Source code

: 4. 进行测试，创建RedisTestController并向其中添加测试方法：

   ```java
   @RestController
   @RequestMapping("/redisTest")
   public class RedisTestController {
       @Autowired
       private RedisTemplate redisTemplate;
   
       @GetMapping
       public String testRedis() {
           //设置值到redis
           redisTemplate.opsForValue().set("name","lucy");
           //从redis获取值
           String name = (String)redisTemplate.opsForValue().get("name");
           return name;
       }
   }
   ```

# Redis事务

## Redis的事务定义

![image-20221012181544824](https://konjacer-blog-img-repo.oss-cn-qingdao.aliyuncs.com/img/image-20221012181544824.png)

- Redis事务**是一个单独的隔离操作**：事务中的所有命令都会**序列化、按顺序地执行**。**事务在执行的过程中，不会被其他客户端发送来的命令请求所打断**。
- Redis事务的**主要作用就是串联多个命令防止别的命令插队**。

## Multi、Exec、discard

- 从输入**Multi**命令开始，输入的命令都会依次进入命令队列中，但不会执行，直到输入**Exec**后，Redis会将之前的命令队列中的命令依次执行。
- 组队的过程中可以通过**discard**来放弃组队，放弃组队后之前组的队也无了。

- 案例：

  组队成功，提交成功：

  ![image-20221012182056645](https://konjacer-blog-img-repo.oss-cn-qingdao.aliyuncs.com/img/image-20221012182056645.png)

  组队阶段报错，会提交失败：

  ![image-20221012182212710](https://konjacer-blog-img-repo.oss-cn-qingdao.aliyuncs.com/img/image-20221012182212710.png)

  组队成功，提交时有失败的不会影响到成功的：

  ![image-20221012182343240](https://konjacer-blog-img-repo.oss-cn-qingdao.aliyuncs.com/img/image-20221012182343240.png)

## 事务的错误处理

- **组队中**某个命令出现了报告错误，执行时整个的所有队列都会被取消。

-- Task requirements --
Which lines in the records above contain the string "name"? Copy each one.

-- Result of this task --
           redisTemplate.opsForValue().set("name","lucy");
           String name = (String)redisTemplate.opsForValue().get("name");
           return name;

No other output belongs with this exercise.